La brutalidad

24/05/2017

Joaquín Pérez Azaústre.

Esto que vivimos es la brutalidad. Ya sé que siempre ha habido sucesos, crímenes y muertes, navajazos, reyertas, y que El Caso se nutría de ellos, porque casi todo el mundo ha albergado, alguna vez, una agresividad incontenible, que al final se contiene. Y ¿por qué se contiene? Básicamente por la educación, convertida en una escuela ética. Por la cultura que nos abre todas las ventanas hacia una realidad de civismo en la expresión artística, la pintura y la música, que nos hace pensar que somos hombres y mujeres que no sólo tenemos los puños para entendernos, o para destrozarnos. Gran parte de la literatura –pienso en Rousseau, pienso en Thoreau, pero también en Tolstoi y Dostoievski-, nos abre al derecho, como una poesía del espíritu. Por lo que vivimos, por lo que morimos, por lo que compartimos, por lo que convivimos. La cultura está cerca, como una disciplina plena de la emoción natural de vivir. Quizá el asunto venga por ahí: lo que se está perdiendo, lo que se está quemando, lo que ya no tenemos, como un colectivo turbio que ha dilapidado su propia identidad.

Leo que un hombre de 81 años –un anciano, por mucho que nos empeñemos en llamar juventud a lo que no lo es, retardándola hasta límites que rozan el esperpento, como si lo joven, en sí, fuera algo bueno por sí mismo-, un anciano, entonces, ha muerto en Torrejón de Ardoz de un puñetazo. ¿La razón? Una discusión de tráfico. Una maldita discusión de tráfico. Un minuto, menos. Tres frases lanzadas al aire duro del mediodía. A las 12 y cuarto de ayer Ramón cruzaba un paso de peatones en la avenida de los Fresnos con su bastón y su periódico. Un coche le pasó por delante y casi lo arrolló, y el hombre le afeó al conductor que no hubiera frenado en el paso de peatones. En el coche había un muchacho de 18 años y una mujer, su madre al parecer. El muchacho, el hombre, se bajó. Intercambiaron algunas frases, imagino que poco amables, y el chico, el hombre, de 18 años, le arreó un puñetazo al viejo de 81, que se cayó de bruces y se dio contra el suelo en la cabeza. Como no se movía, varios testigos –tampoco les dio tiempo a nada más- llamaron al 112. Cuando llegó la UVI móvil del Servicio de Urgencias Médicas de la Comunidad de Madrid, el hombre no respiraba. Durante media hora intentaron reanimarlo, pero lo único que pudieron hacer fue certificar su muerte.

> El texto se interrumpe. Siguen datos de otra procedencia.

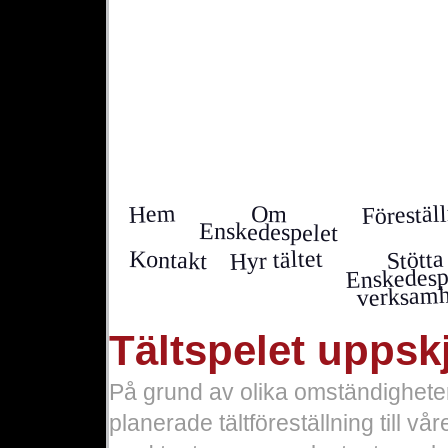
Förestäl
Hem
Om
Enskedespelet
Hyr tältet
Kontakt
Stötta
Enskedesp
verksamh
Tältspelet uppskj
På grund av olika omständigheter 
planerade tältföreställning till v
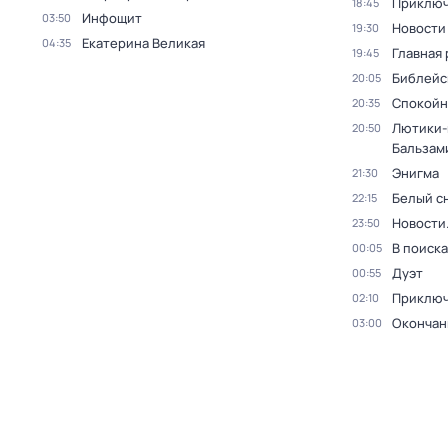
Приключ
18:45
Инфощит
03:50
Новости
19:30
Екатерина Великая
04:35
Главная 
19:45
Библейс
20:05
Спокойн
20:35
Лютики-
20:50
Бальзам
Энигма
21:30
Белый с
22:15
Новости
23:50
В поиск
00:05
Дуэт
00:55
Приключ
02:10
Окончан
03:00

El chico, el hombre, el muchacho de 18 años, salió huyendo, pero luego se entregó, a las 17:00, en la comisaría de Torrejón. Más allá de la acusación por homicidio y los posibles atenuantes que se puedan alegar por parte de su defensa, más allá del acaloramiento, más allá del aire ardiente que de pronto te sube en los pulmones si la boca se enciende, joder, es que era un viejo. Alguien venerable. Un hombre que se merecía un respeto. Escribo de esto porque me han parecido muy simbólicas las edades de los dos protagonistas: un hombre en la recta ya final de su vida, cortada estúpidamente, y otro hombre que está comenzando a vivir. Me pregunto qué convivencia estamos construyendo, que aire viciado, qué respiración saturada de un putrefacto vacío. Los viejos, que ya sólo aparecen en los anuncios de planes de pensiones y dentaduras postizas. Los viejos, admirados y respetados en muchas culturas, como antes aquí, y hoy defenestrados. Qué pasó por la cabeza del muchacho, qué fiebre traía con él. Vida y muerte desperdiciadas.